Easy answer! Of course it’s okay to leave. You can do anything you want, any time you want for any reason. This is true! This is how I handled relationship when I was young and let me tell you, I had a very long puppyhood!
I’m also a hothead, a commitment-phobic and a person with a powerful “leaving gene” in general. I never thought twice about leaving someone, for many years. I come first, you know? Me! Me! Me! I’m not happy. I’m bored. I’m mad or any other emotion under the sun; so I’m leaving! I’m a big baby!
This works for awhile but it doesn’t take long to rack up a trail of bodies behind you. There’s a point where your and your behavior become suspicious to everyone around you, though chances are, no one will say anything to you directly.
If you’re honest, you might realize if they were to say something, you’d react badly. People are gun-shy in this day and age. You offend someone, anyone, there’s no telling the out-of-bounds repercussions coming your way. You dumped everyone else; you’re going to dump them too. Maybe they’re not up for their own execution!
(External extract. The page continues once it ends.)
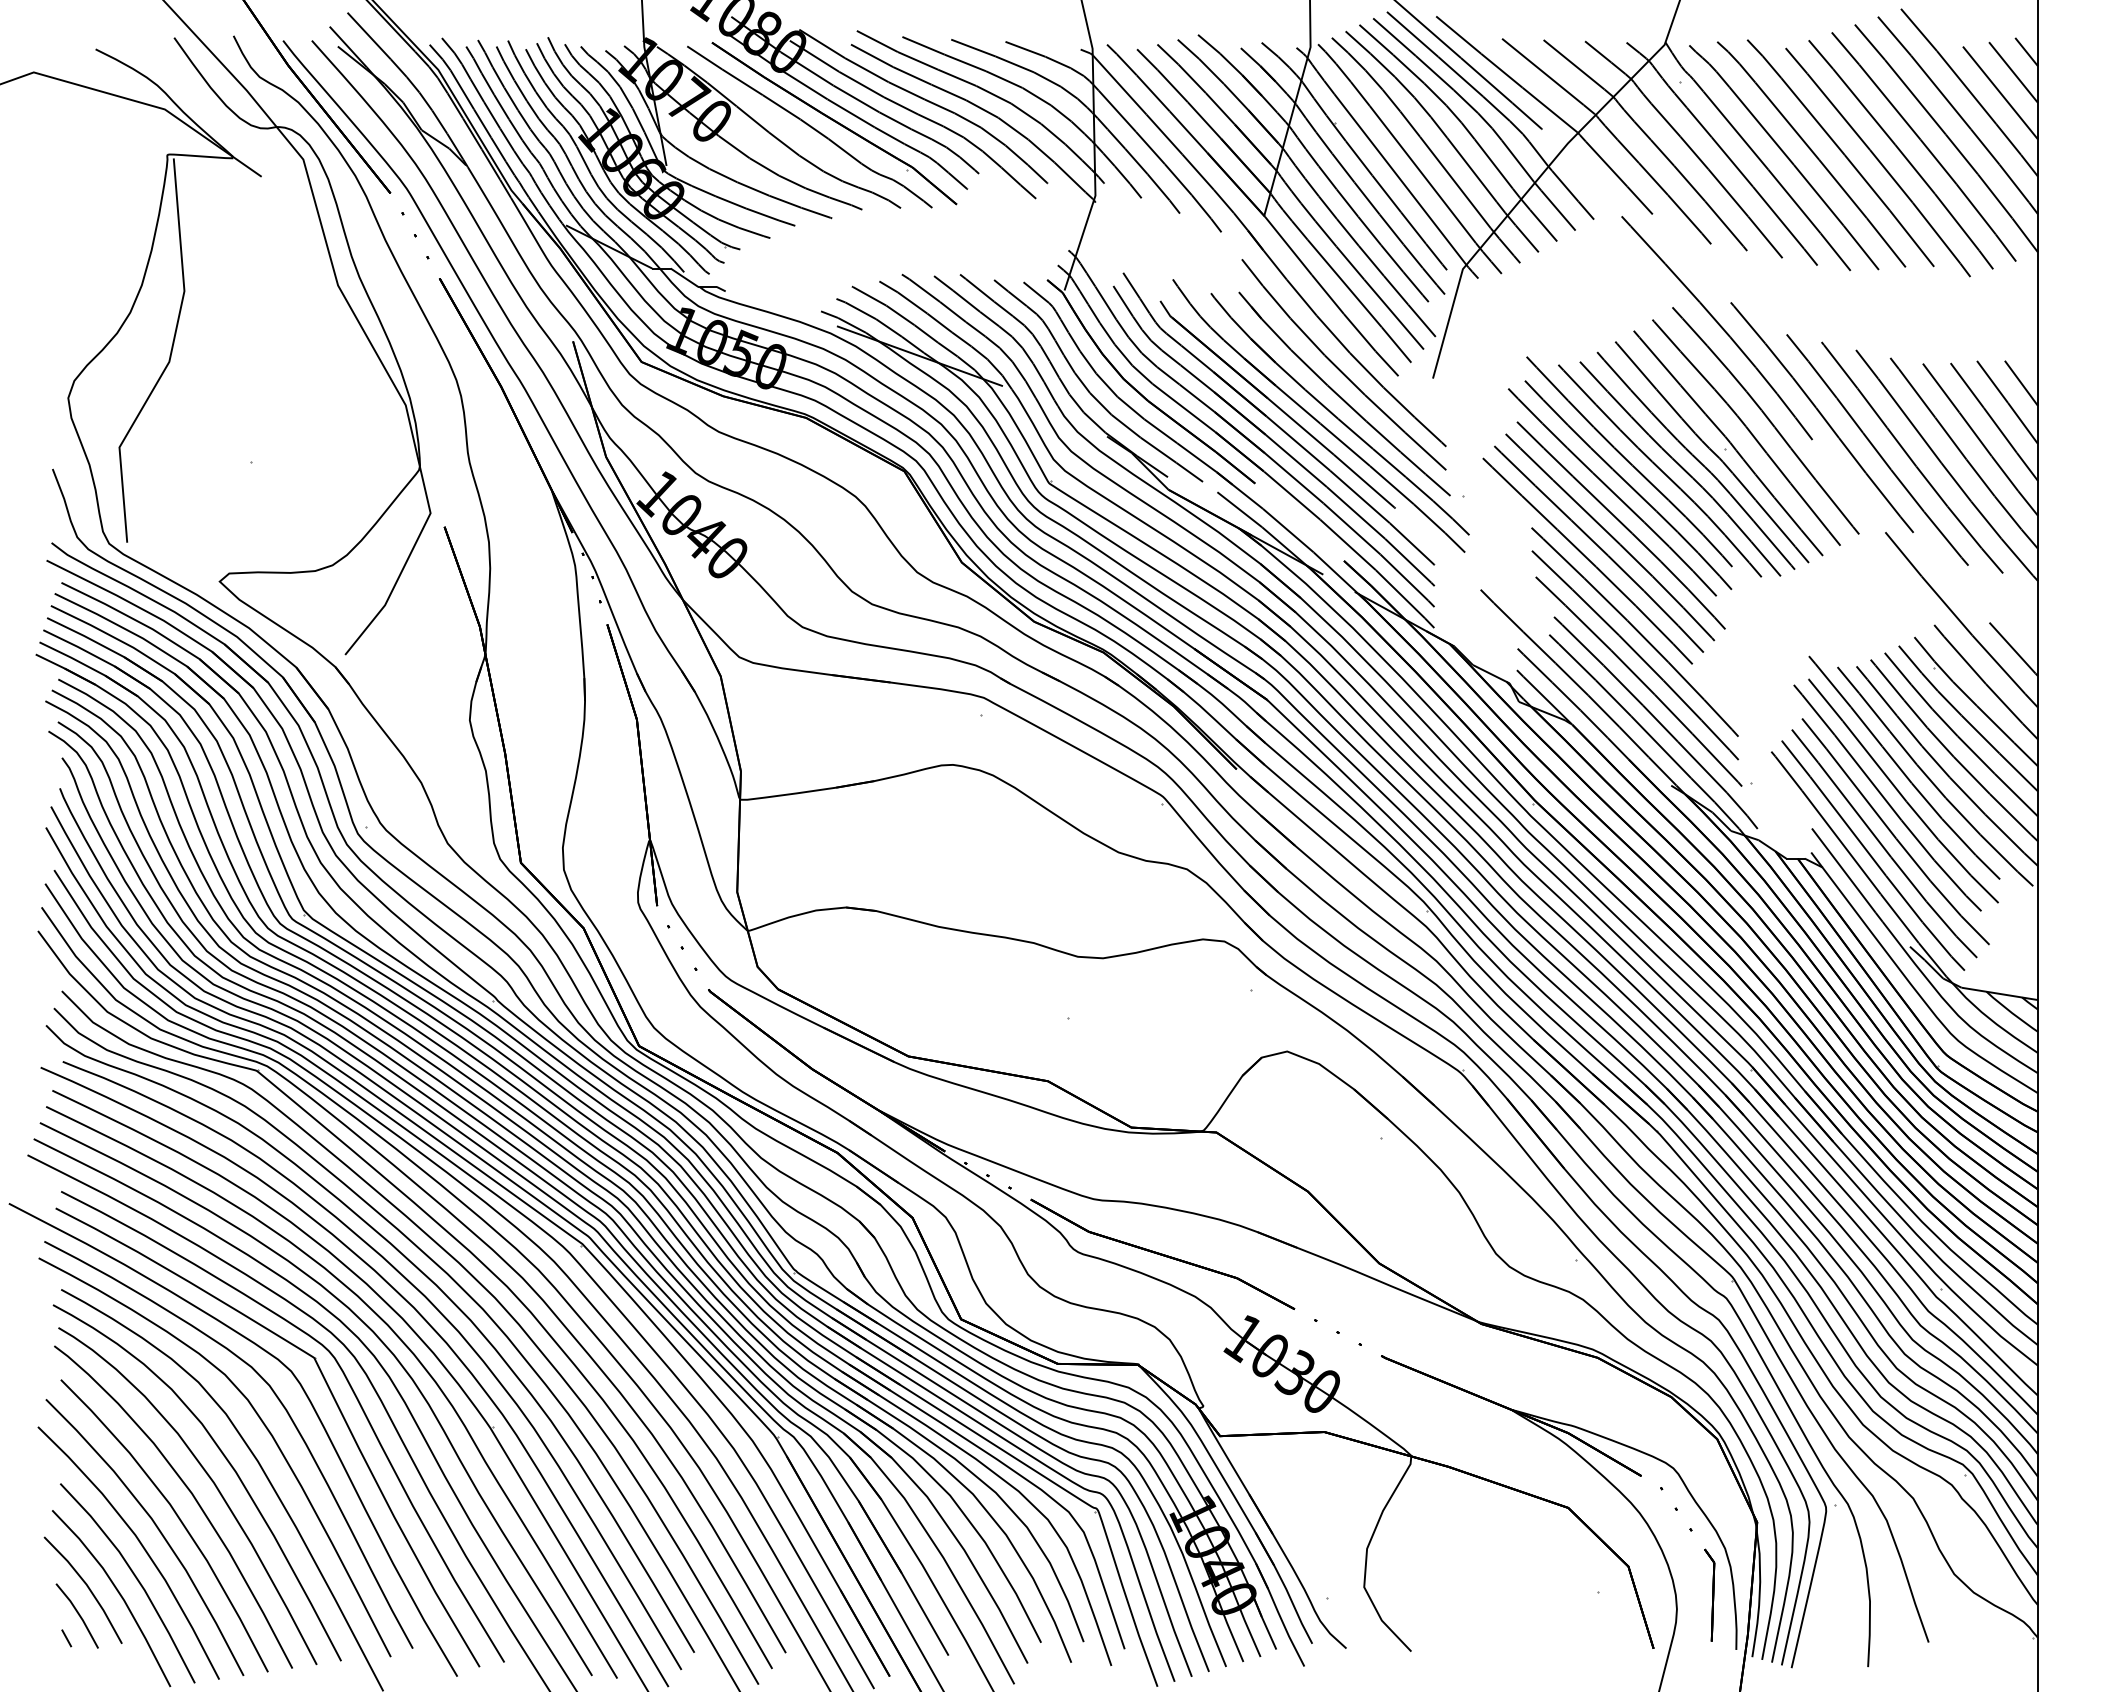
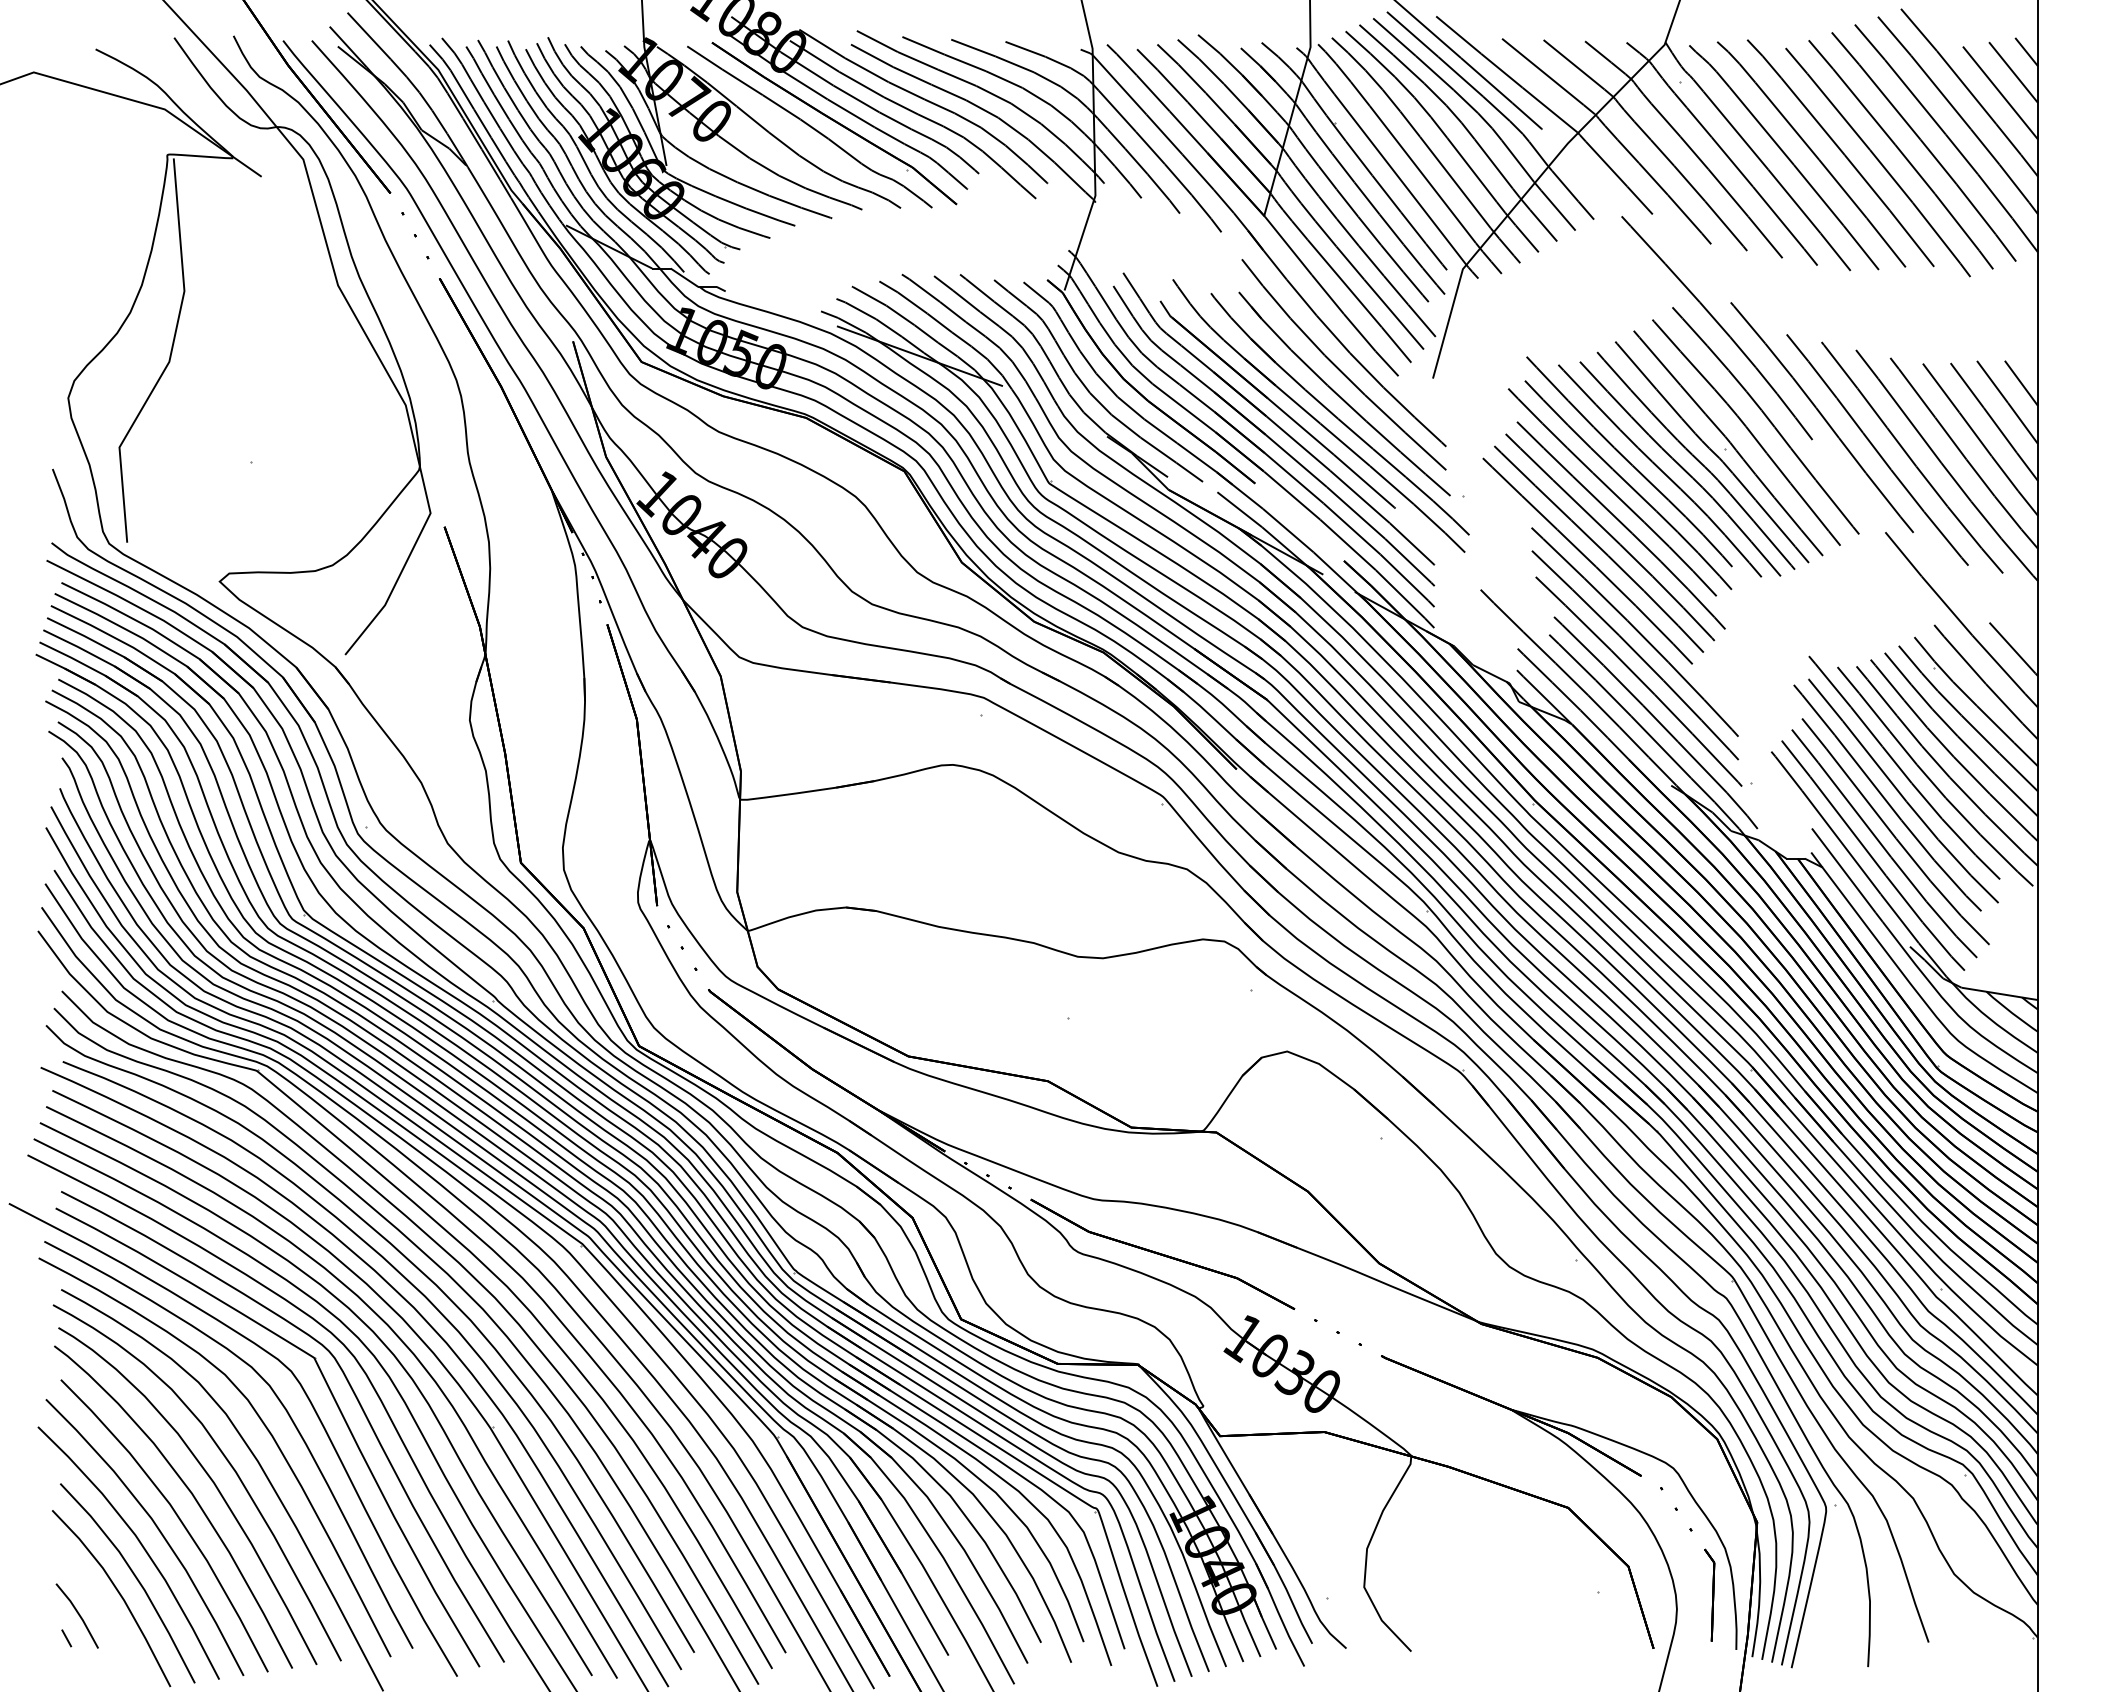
line at (86, 1586): present -> none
Also, people tend to forget, their friends and family are overwhelmingly going to accept their version of events; never considering there’s another side to the story. Even if they do think of the other person, will they say anything? Some may but most won’t.
I get a lot of calls on this topic and this is why! It’s hard to find someone who will take an objective look at your situation and in particular, see it through the other person’s eyes. I know I have Libra, but I still feel ignoring the other person’s perspective is beyond merely foolish. It almost guarantees, you will leave the relationship, to land in one just like it and generally worse.
Why? Because you didn’t learn anything! You are looking at them; dealing with them, but they are having to deal with you. It’s good to consider what that might be like.
People to tend to inflate their efforts and good deeds in their relationship, while minimizing the other person’s contributions. Setting up the equation like this, insures the answer you come up with will be flawed, if not entirely upside-down. But do you know it? Probably not because you have your cheerleader section who swears you can do no wrong. Wonder what their motive is?
What do you think? What do you have to do or know or have in place, if anything, before you can leave a relationship feeling you’re made a good and healthy decision that ending a relationship is in fact, in your best interests over the long term?